Andrea put her hands over her face.

 

Ah crap. What do I do now? Do I say something, do I not say anything?

 

I kept talking, keeping my voice as light as I could manage. “I have an extra desk. If the PAD comes to shut us down, I might need sniper support, and I can’t shoot a cow from ten feet. We can turn our desks over and lob grenades at them when they storm the door . . .”

 

Andrea’s shoulders shook slightly.

 

She was crying. Fuck me. I sat there, not sure what to do with myself.

 

Andrea kept trembling, eerily quiet.

 

I got off my ass and came back with a handkerchief. Andrea took the hanky and pressed it to her face.

 

Pity would only make it worse. She wanted to keep her pride—it was all she had left and I had to help her preserve it. I pretended to drink my coffee and stare at my mug.

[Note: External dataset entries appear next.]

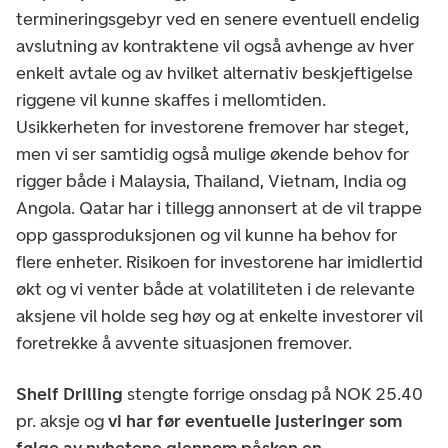
termineringsgebyr ved en senere eventuell endelig
avslutning av kontraktene vil også avhenge av hver
enkelt avtale og av hvilket alternativ beskjeftigelse
riggene vil kunne skaffes i mellomtiden.
Usikkerheten for investorene fremover har steget,
men vi ser samtidig også mulige økende behov for
rigger både i Malaysia, Thailand, Vietnam, India og
Angola. Qatar har i tillegg annonsert at de vil trappe
opp gassproduksjonen og vil kunne ha behov for
flere enheter. Risikoen for investorene har imidlertid
økt og vi venter både at volatiliteten i de relevante
aksjene vil holde seg høy og at enkelte investorer vil
foretrekke å avvente situasjonen fremover.
Shelf Drilling
stengte forrige onsdag på NOK 25.40
pr. aksje og
vi har før eventuelle justeringer som
følge av nyhetene gjennom påsken en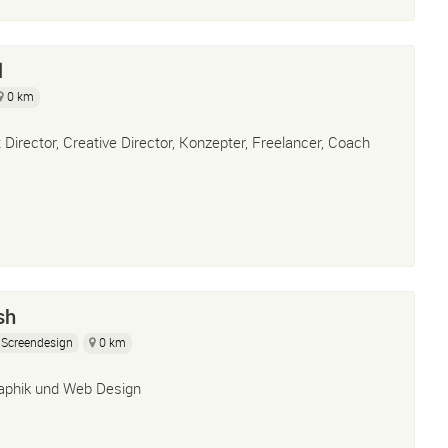
l
0 km
t Director, Creative Director, Konzepter, Freelancer, Coach
sh
Screendesign
0 km
aphik und Web Design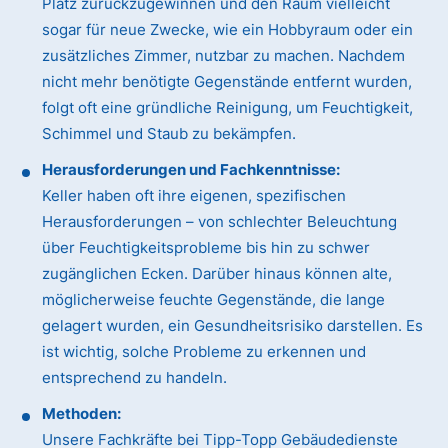
Platz zurückzugewinnen und den Raum vielleicht
sogar für neue Zwecke, wie ein Hobbyraum oder ein
zusätzliches Zimmer, nutzbar zu machen. Nachdem
nicht mehr benötigte Gegenstände entfernt wurden,
folgt oft eine gründliche Reinigung, um Feuchtigkeit,
Schimmel und Staub zu bekämpfen.
Herausforderungen und Fachkenntnisse:
Keller haben oft ihre eigenen, spezifischen
Herausforderungen – von schlechter Beleuchtung
über Feuchtigkeitsprobleme bis hin zu schwer
zugänglichen Ecken. Darüber hinaus können alte,
möglicherweise feuchte Gegenstände, die lange
gelagert wurden, ein Gesundheitsrisiko darstellen. Es
ist wichtig, solche Probleme zu erkennen und
entsprechend zu handeln.
Methoden:
Unsere Fachkräfte bei Tipp-Topp Gebäudedienste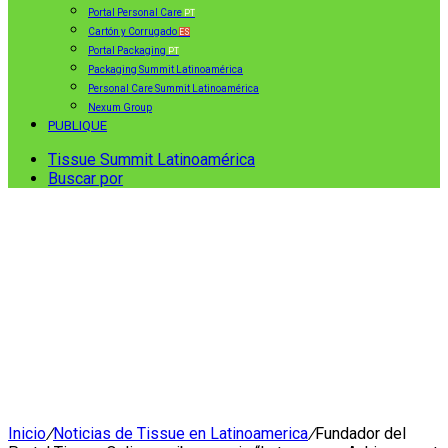
Portal Personal Care
PT
Cartón y Corrugado
ES
Portal Packaging
PT
Packaging Summit Latinoamérica
Personal Care Summit Latinoamérica
Nexum Group
PUBLIQUE
Tissue Summit Latinoamérica
Buscar por
Inicio
/
Noticias de Tissue en Latinoamerica
/
Fundador del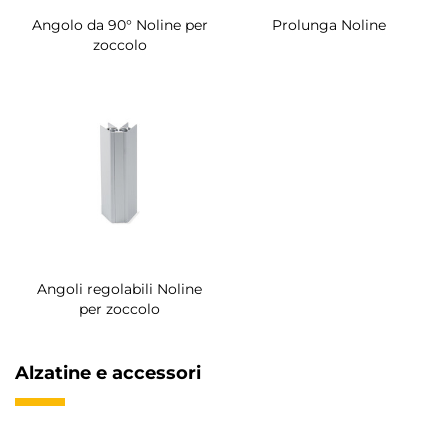
Angolo da 90° Noline per
Prolunga Noline
zoccolo
Angoli regolabili Noline
per zoccolo
Alzatine e accessori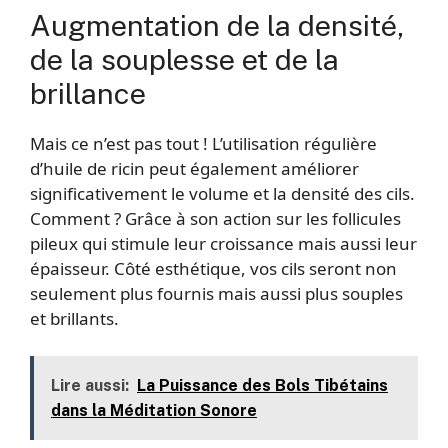
Augmentation de la densité,
de la souplesse et de la
brillance
Mais ce n’est pas tout ! L’utilisation régulière
d’huile de ricin peut également améliorer
significativement le volume et la densité des cils.
Comment ? Grâce à son action sur les follicules
pileux qui stimule leur croissance mais aussi leur
épaisseur. Côté esthétique, vos cils seront non
seulement plus fournis mais aussi plus souples
et brillants.
Lire aussi:
La Puissance des Bols Tibétains
dans la Méditation Sonore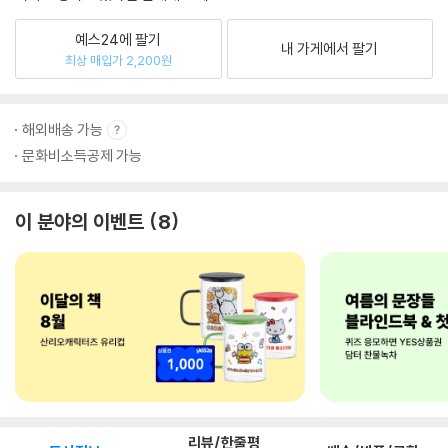
예스24에 팔기
내 가게에서 팔기
최상 매입가 2,200원
해외배송 가능
문화비소득공제 가능
이 분야의 이벤트
8
리뷰/한줄평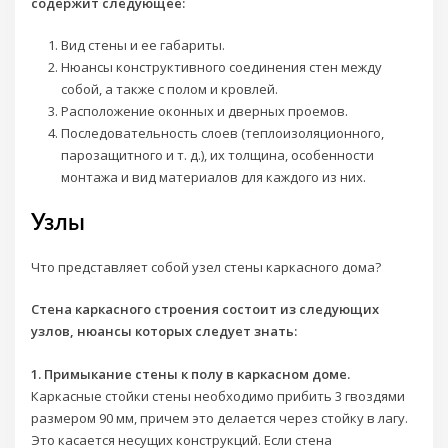
содержит следующее:
Вид стены и ее габариты.
Нюансы конструктивного соединения стен между
собой, а также с полом и кровлей.
Расположение оконных и дверных проемов.
Последовательность слоев (теплоизоляционного,
парозащитного и т. д.), их толщина, особенности
монтажа и вид материалов для каждого из них.
Узлы
Что представляет собой узел стены каркасного дома?
Стена каркасного строения состоит из следующих
узлов, нюансы которых следует знать:
1. Примыкание стены к полу в каркасном доме.
Каркасные стойки стены необходимо прибить 3 гвоздями
размером 90 мм, причем это делается через стойку в лагу.
Это касается несущих конструкций. Если стена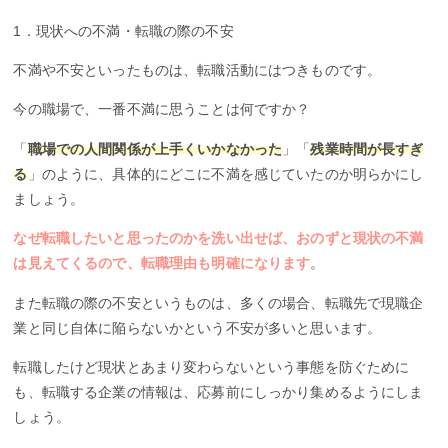
1．現状への不満・転職の際の不安
不満や不安といったものは、転職活動にはつきものです。
今の職場で、一番不満に思うことは何ですか？
「
職場での人間関係が上手くいかなかった
」「
残業時間が長すぎ
る
」のように、具体的にどこに不満を感じていたのか明らかにし
ましょう。
なぜ転職したいと思ったのかを洗い出せば、おのずと現状の不満
は見えてくるので、転職理由も明確になります
。
また転職の際の不安というものは、多くの場合、転職先で現職企
業と同じ自体に陥らないかという不安が多いと思います。
転職したけど現状とあまり変わらないという事態を防ぐために
も、転職する企業の情報は、応募前にしっかり集めるようにしま
しょう。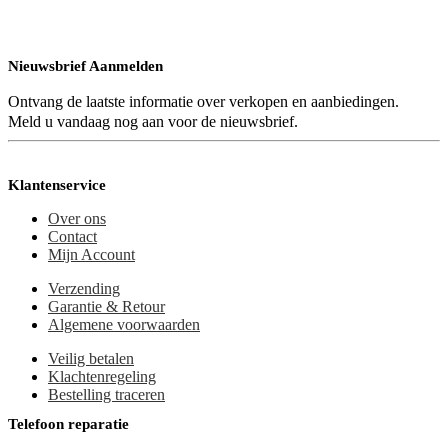
Nieuwsbrief Aanmelden
Ontvang de laatste informatie over verkopen en aanbiedingen.
Meld u vandaag nog aan voor de nieuwsbrief.
Klantenservice
Over ons
Contact
Mijn Account
Verzending
Garantie & Retour
Algemene voorwaarden
Veilig betalen
Klachtenregeling
Bestelling traceren
Telefoon reparatie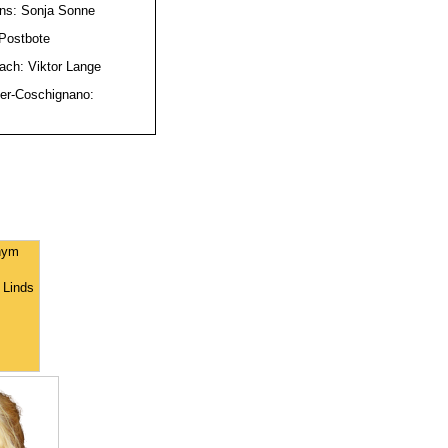
ns: Sonja Sonne
Postbote
ach: Viktor Lange
er-Coschignano:
nym
 Linds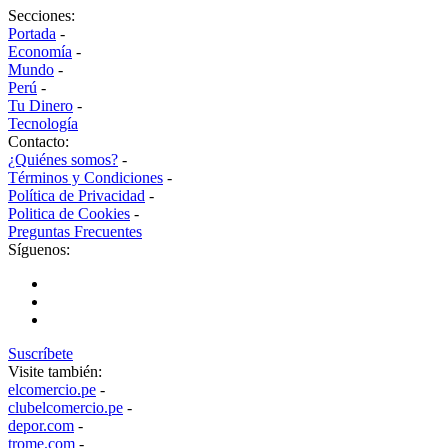
Secciones:
Portada
-
Economía
-
Mundo
-
Perú
-
Tu Dinero
-
Tecnología
Contacto:
¿Quiénes somos?
-
Términos y Condiciones
-
Política de Privacidad
-
Politica de Cookies
-
Preguntas Frecuentes
Síguenos:
Suscríbete
Visite también:
elcomercio.pe
-
clubelcomercio.pe
-
depor.com
-
trome.com
-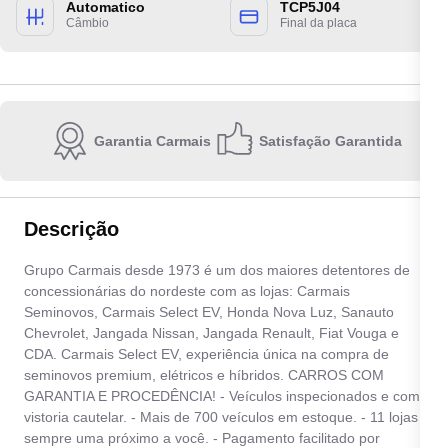
Automatico
TCP5J04
Câmbio
Final da placa
Garantia Carmais
Satisfação Garantida
Escolha a unidade:
Descrição
Quero receber contato por:
Grupo Carmais desde 1973 é um dos maiores detentores de
concessionárias do nordeste com as lojas: Carmais
E-mail
WhatsApp
Telefone
Seminovos, Carmais Select EV, Honda Nova Luz, Sanauto
Chevrolet, Jangada Nissan, Jangada Renault, Fiat Vouga e
CDA. Carmais Select EV, experiência única na compra de
Ao informar meus dados, eu concordo com a
Política de privacidade
.
seminovos premium, elétricos e híbridos. CARROS COM
GARANTIA E PROCEDÊNCIA! - Veículos inspecionados e com
Enviar
vistoria cautelar. - Mais de 700 veículos em estoque. - 11 lojas
sempre uma próximo a você. - Pagamento facilitado por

Andrea pretended not to be crying, while trying to mop up her tears.

 

For a few minutes we sat like this, awkward and grimly determined to act like nothing was happening.

 

If I glared at this mug a moment longer, it would burst into flames from the sheer tension.

 

Andrea blew her nose. Her voice came out slightly hoarse. “Do you even have anything to shoot the PAD with?”

 

“I have an armory upstairs. The Pack gave me some guns and ammo. It’s in boxes to the left.”

 

Andrea paused. “In cardboard boxes?”

 

“Yeah.”

 

Andrea groaned.

 

 

 

“Hey, guns aren’t my thing. If they had brought me swords, that would be different. That’s where you come—”

 

Andrea got up and hugged me. It was a split-second hug, and then she was off, going upstairs, handkerchief in hand.

 

This best friend thing was seriously kicking my ass.

 

Upstairs something clanged.

 

Okay. I had to get on with the program. I took her keys from the table and went to get Grendel out of her truck before he demolished it.